Evidence & guidelines

The conceptual basis rests on fast-track surgery reviews (Kehlet, 2008) and on Enhanced Recovery After Surgery (ERAS) Society recommendations, originally codified for colonic surgery and subsequently extended to other fields including orthopedics (Gustafsson, 2012). Randomized evidence supports early therapy during recovery (Schweickert, 2009), while complication-focused reviews address pulmonary risk (Miskovic, 2017) and comprehensive geriatric assessment models address recovery in older surgical patients (Harari, 2007).

History

Orthopedic and surgical recovery long emphasized rest and immobilization, but evidence accumulating from the 1990s onward, much of it associated with Henrik Kehlet's fast-track programmes, showed that controlled early mobilization and reduced surgical stress shortened recovery and lowered complications.

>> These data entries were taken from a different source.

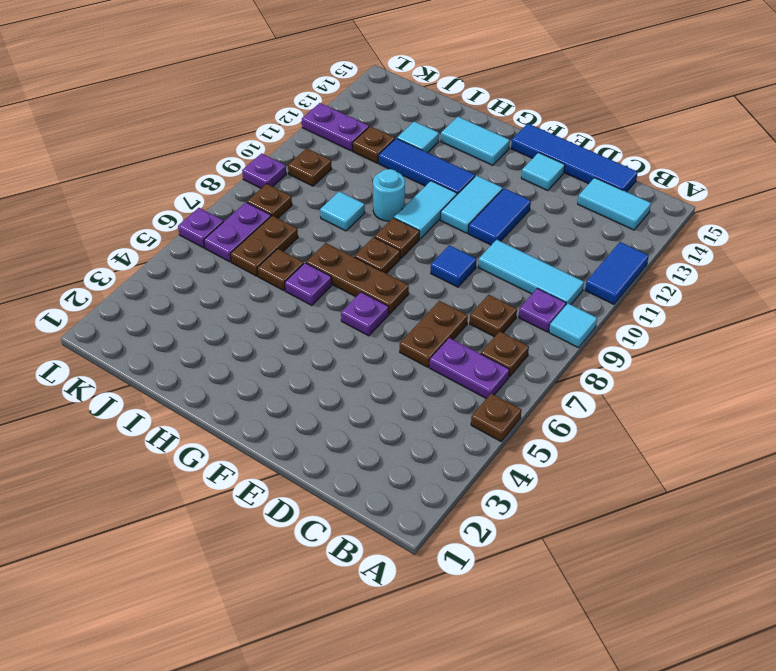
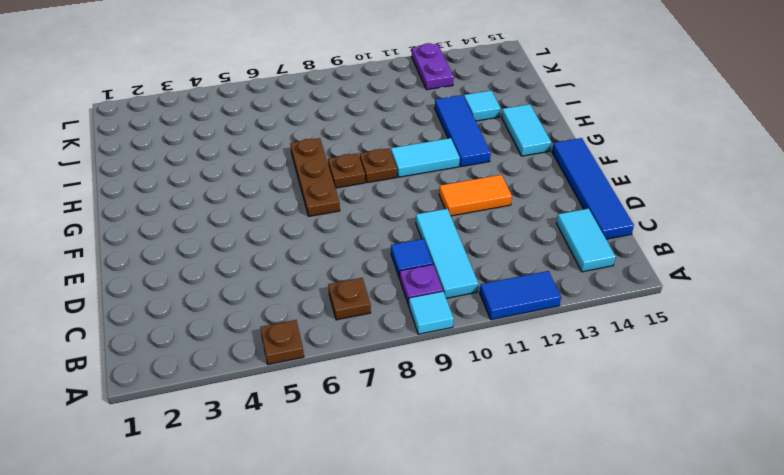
blue 1x1 tile [391,239,433,278] -> blue 1x1 tile moved to [431,245,477,287]
orange 1x2 tile [439,175,512,216] -> blue 1x2 tile [468,188,531,245]
none -> purple 1x2 plate [430,338,509,399]
none -> brown 1x1 plate [470,295,517,337]
none -> brown 1x2 plate [400,301,468,367]
none -> cyan 1x1 tile [521,153,565,191]

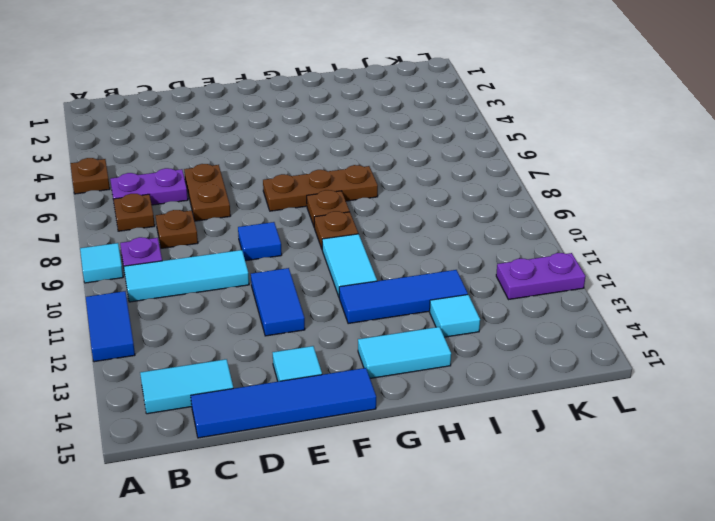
none -> purple 1x1 plate [341,292,389,336]
none -> cyan 1x2 tile [440,176,503,233]
none -> purple 1x1 plate [285,263,332,305]
none -> cyan 1x1 round brick [373,169,405,221]

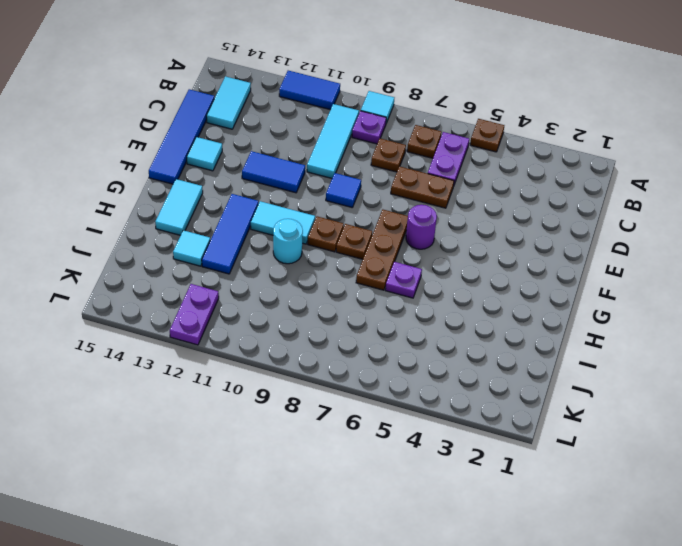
purple 1x1 round brick [406,205,437,249] -> purple 1x1 plate [341,292,389,336]
none -> cyan 1x2 tile [440,176,503,233]
none -> brown 1x1 plate [257,249,304,291]
none -> cyan 1x1 tile [320,191,365,231]
none -> brown 1x2 plate [230,216,298,276]

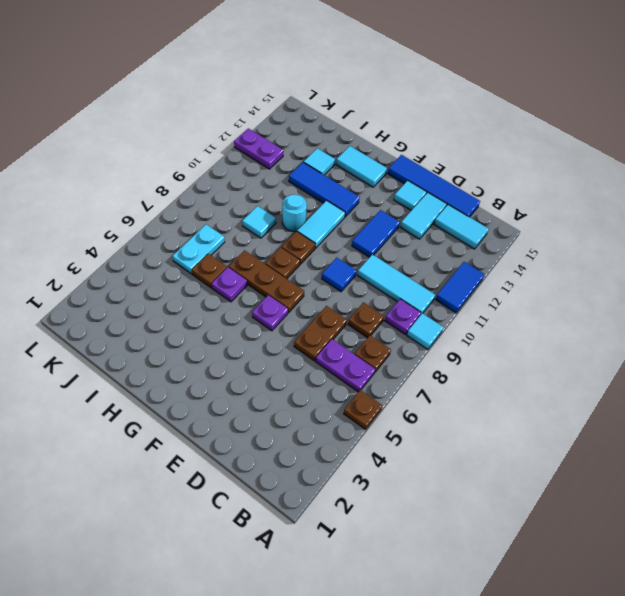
cyan 1x2 tile [400,192,447,239] -> cyan 1x2 tile moved to [440,176,503,233]
cyan 1x2 plate [173,224,225,274] -> brown 1x2 plate [230,216,298,276]
none -> brown 1x1 plate [352,126,395,163]
none -> purple 1x2 plate [204,202,271,262]
none -> brown 1x1 plate [247,184,292,218]
none -> brown 1x1 plate [288,148,331,186]

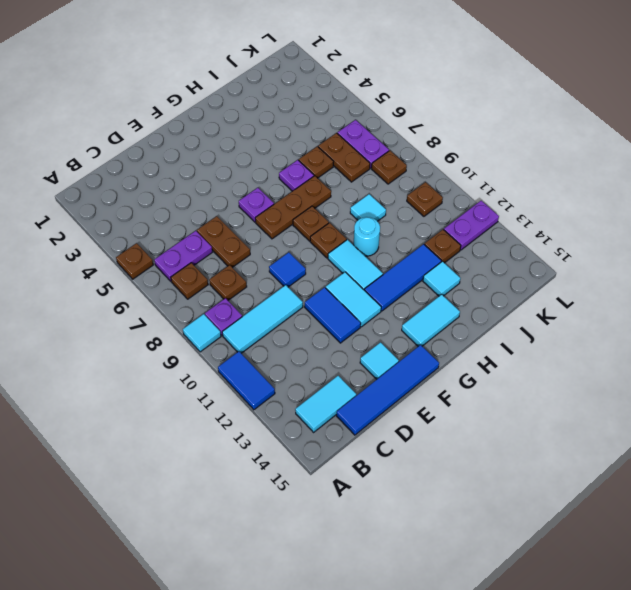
none -> purple 1x1 plate [178,208,224,248]
none -> purple 1x1 plate [242,153,286,188]

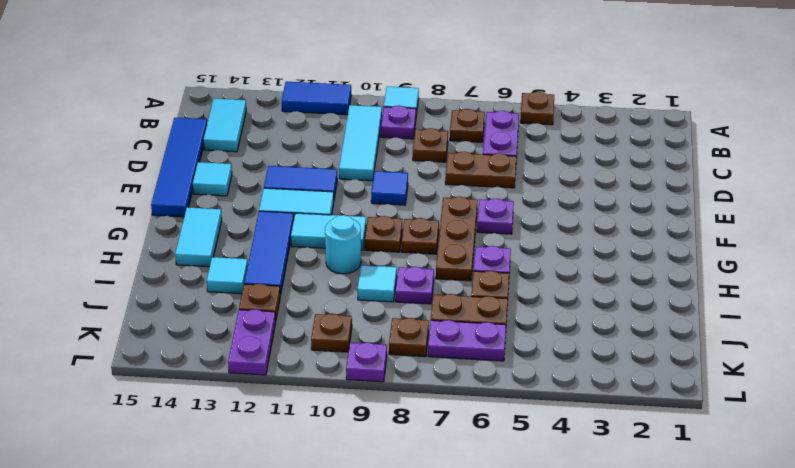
purple 1x1 plate [395,267,434,304] -> purple 1x1 plate moved to [178,208,224,248]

These ideas were consolidated into ERAS pathways in the 2000s and 2010s and progressively adopted in joint-replacement and fracture care.

Debates

How early and how aggressively should mobilization begin?
While early mobilization is broadly favoured, the optimal timing, intensity, and weight-bearing progression vary by procedure and patient, and balancing tissue protection against the harms of immobility remains a matter of clinical judgement rather than a single rule.

Key figures

  • Henrik Kehlet
  • Ulf O. Gustafsson
  • William D. Schweickert

Related topics

Seminal works

  • kehlet-2008
  • gustafsson-2012
  • schweickert-2009

Frequently asked questions

Why is early mobilization encouraged after orthopedic surgery?
Prolonged immobility raises the risk of blood clots, pulmonary complications, and muscle deconditioning, so resuming safe movement early is associated with faster functional recovery; the exact timing depends on the procedure and patient.
What is an enhanced-recovery pathway?
It is a structured set of perioperative measures — including pain control, attention to physiology, and early re-activation — designed to reduce the stress of surgery and help patients recover function and return home sooner.